Costs of Medicare

Medicare is an insurance plan provided to American citizens which is funded and administered by the Federal Government. There are over 40 million American citizens who have utilized the insurance plan and this figure will be expected to almost double over the next 20 years.

Since the program is funded by the federal government, a portion of the Medicare costs that provide this plan is raised by income taxes. The employee and the employer both pay half the number of the Medicare costs which results to about 3% of an individual’s income, with the employee paying 1.5% and the employer matching that number. Individuals who are self employed end up paying the entire 3%, however they could claim half of the costs during their taxes.

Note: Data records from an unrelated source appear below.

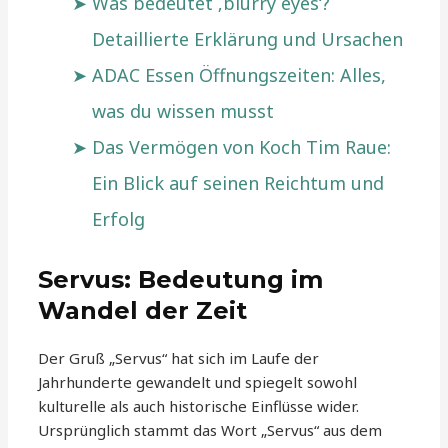
Was bedeutet ‚blurry eyes‘?
Detaillierte Erklärung und Ursachen
ADAC Essen Öffnungszeiten: Alles,
was du wissen musst
Das Vermögen von Koch Tim Raue:
Ein Blick auf seinen Reichtum und
Erfolg
Servus: Bedeutung im
Wandel der Zeit
Der Gruß „Servus“ hat sich im Laufe der
Jahrhunderte gewandelt und spiegelt sowohl
kulturelle als auch historische Einflüsse wider.
Ursprünglich stammt das Wort „Servus“ aus dem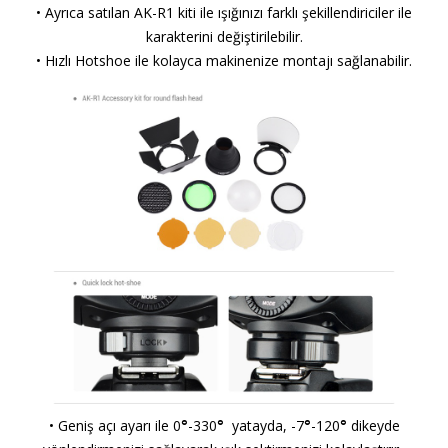
• Ayrıca satılan AK-R1 kiti ile ışığınızı farklı şekillendiriciler ile
karakterini değiştirilebilir.
• Hızlı Hotshoe ile kolayca makinenize montajı sağlanabilir.
• Geniş açı ayarı ile 0
°
-330
°
yatayda, -7
°
-120
°
dikeyde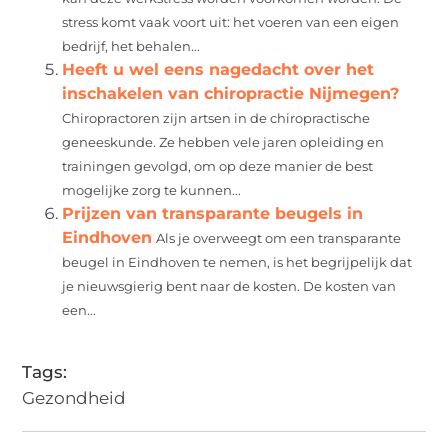
stress komt vaak voort uit: het voeren van een eigen
bedrijf, het behalen...
Heeft u wel eens nagedacht over het
inschakelen van chiropractie Nijmegen?
Chiropractoren zijn artsen in de chiropractische
geneeskunde. Ze hebben vele jaren opleiding en
trainingen gevolgd, om op deze manier de best
mogelijke zorg te kunnen...
Prijzen van transparante beugels in
Eindhoven
Als je overweegt om een transparante
beugel in Eindhoven te nemen, is het begrijpelijk dat
je nieuwsgierig bent naar de kosten. De kosten van
een...
Tags:
Gezondheid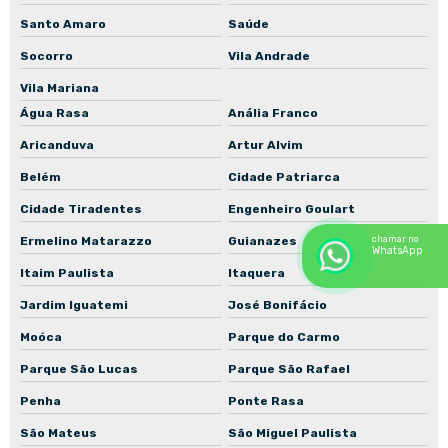
Santo Amaro
Saúde
Manutenção de bombas industriais
Socorro
Vila Andrade
Manutenção de conjuntos motobomba
Vila Mariana
Manutenção de motoredutores em São Paulo
Água Rasa
Anália Franco
Manutenção de motores de indução
Aricanduva
Artur Alvim
Manutenção de motores WEG
Belém
Cidade Patriarca
Rebobinamento de motores em São Paulo
Cidade Tiradentes
Engenheiro Goulart
Rebobinamento de motores industriais
Ermelino Matarazzo
Guianazes
chamar no
WhatsApp
Recuperação de bombas centrífugas industriais
Itaim Paulista
Itaquera
Recuperação de motores elétricos industriais
Jardim Iguatemi
José Bonifácio
Reforma de motores elétricos industriais
Moóca
Parque do Carmo
Reparo de bombas industriais
Parque São Lucas
Parque São Rafael
Assistência técnica de motores industriais
Penha
Ponte Rasa
São Mateus
São Miguel Paulista
Manutenção de motores para mineração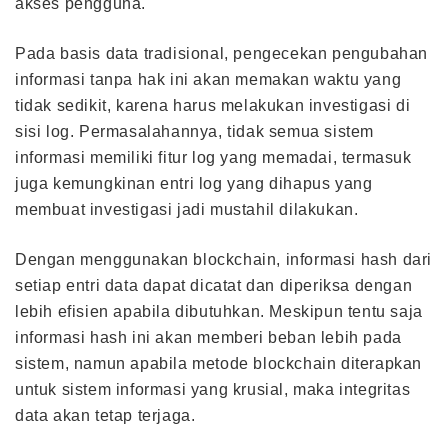
akses pengguna.
Pada basis data tradisional, pengecekan pengubahan
informasi tanpa hak ini akan memakan waktu yang
tidak sedikit, karena harus melakukan investigasi di
sisi log. Permasalahannya, tidak semua sistem
informasi memiliki fitur log yang memadai, termasuk
juga kemungkinan entri log yang dihapus yang
membuat investigasi jadi mustahil dilakukan.
Dengan menggunakan blockchain, informasi hash dari
setiap entri data dapat dicatat dan diperiksa dengan
lebih efisien apabila dibutuhkan. Meskipun tentu saja
informasi hash ini akan memberi beban lebih pada
sistem, namun apabila metode blockchain diterapkan
untuk sistem informasi yang krusial, maka integritas
data akan tetap terjaga.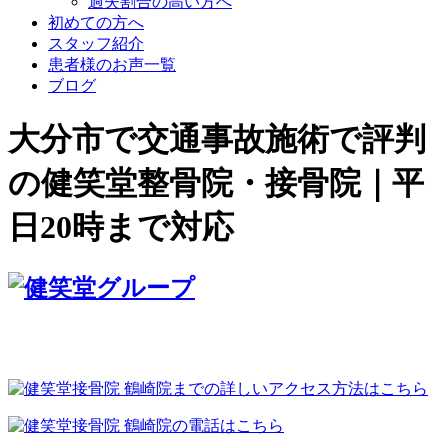
過失割合の高い方へ
初めての方へ
スタッフ紹介
患者様のお声一覧
ブログ
大分市で交通事故施術で評判
の健笑堂整骨院・接骨院｜平
日20時まで対応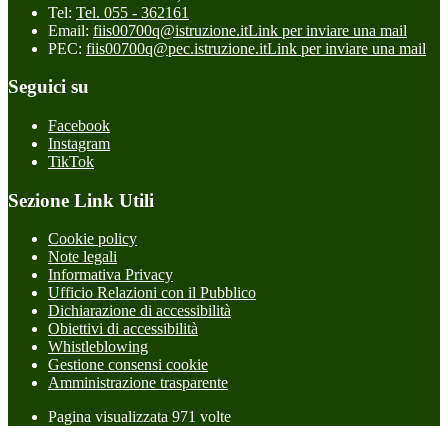
Tel:
Tel. 055 - 362161
Email:
fiis00700q@istruzione.it
Link per inviare una mail
PEC:
fiis00700q@pec.istruzione.it
Link per inviare una mail
Seguici su
Facebook
Instagram
TikTok
Sezione Link Utili
Cookie policy
Note legali
Informativa Privacy
Ufficio Relazioni con il Pubblico
Dichiarazione di accessibilità
Obiettivi di accessibilità
Whistleblowing
Gestione consensi cookie
Amministrazione trasparente
Pagina visualizzata
971
volte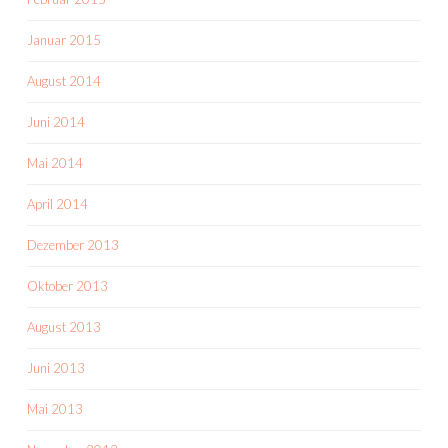
Januar 2015
August 2014
Juni 2014
Mai 2014
April 2014
Dezember 2013
Oktober 2013
August 2013
Juni 2013
Mai 2013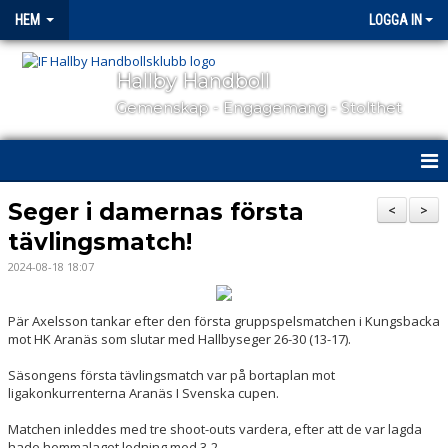
HEM
LOGGA IN
Hallby Handboll
Gemenskap - Engagemang - Stolthet
HEM
Seger i damernas första
<
>
tävlingsmatch!
HALLBY I SAMHÄLLET
2024-08-18 18:07
GÅ PÅ MATCH
Pär Axelsson tankar efter den första gruppspelsmatchen i Kungsbacka
OM KLUBBEN
mot HK Aranäs som slutar med Hallbyseger 26-30 (13-17).
Säsongens första tävlingsmatch var på bortaplan mot
KONTAKT
ligakonkurrenterna Aranäs I Svenska cupen.
SAMARBETSPARTNERS
Matchen inleddes med tre shoot-outs vardera, efter att de var lagda
hade hemmalaget ledning med 3-2.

Medicare is divided up into many portions. Benefits of Part A involve things such as stays at nursing homes and hospitals. The benefits of Part B consist of coverage on dialysis, ambulance trips and x-rays.

In order to obtain Medicare coverage, individuals will need to pay yearly and monthly premiums and deductibles. If an individual, or their spouse has paid Medicare taxes for a minimum of 40 quarters, annual or monthly premiums will not be needed in order to get the benefits of Part A. However, if the minimum is not met, payment will range between $200 and $425. The payment will be set depending on the number of quarters Medicare taxes have been paid. Even with no monthly premiums, individuals will still be required to pay deductibles for certain services. For instance, hospital stays of less than 60 days will have a deductible of a $1,000.

For individuals who receive Part A benefits without any premiums, Part B will come with a deductible. Typically these Medicare costs are about $100 a month, yet the amount could differ based on an individual’s income. The insured needs to pay an additional deductible to obtain further benefits. For example, the insured is typically responsible for about 20% of the overall Medicare costs associated with durable medical equipment.

In 1965, the Original Medicare was signed into law which outlined only benefits for Parts A and B. In 1997, a new portion was added to the plan which is known as the Medicare Advantage Plans or Part C. Medicare Part C utilizes private insurance companies for individuals who wish to receive certain Medicare benefits. Private insurance companies are given a great deal of flexibility in determining how to provide the benefits to beneficiaries. As a result, there are several variations in the price of the programs. It is essential to fully understand each program, and also to compare since the programs can differ dramatically.

In recent years, Prescription Drug Coverage was added to the Original Medicare plan. Typically the new addition is known as Medicare Part D. Part D provides beneficiaries with much needed coverage for prescription medications. However, all prescription drugs are not covered and costs can vary depending on the time of plan chosen.

When it comes to Medicare costs, it is highly recommended to compare different plans. Costs can vary greatly depending on the type of plan chosen, taxes paid during employment, and insurance company.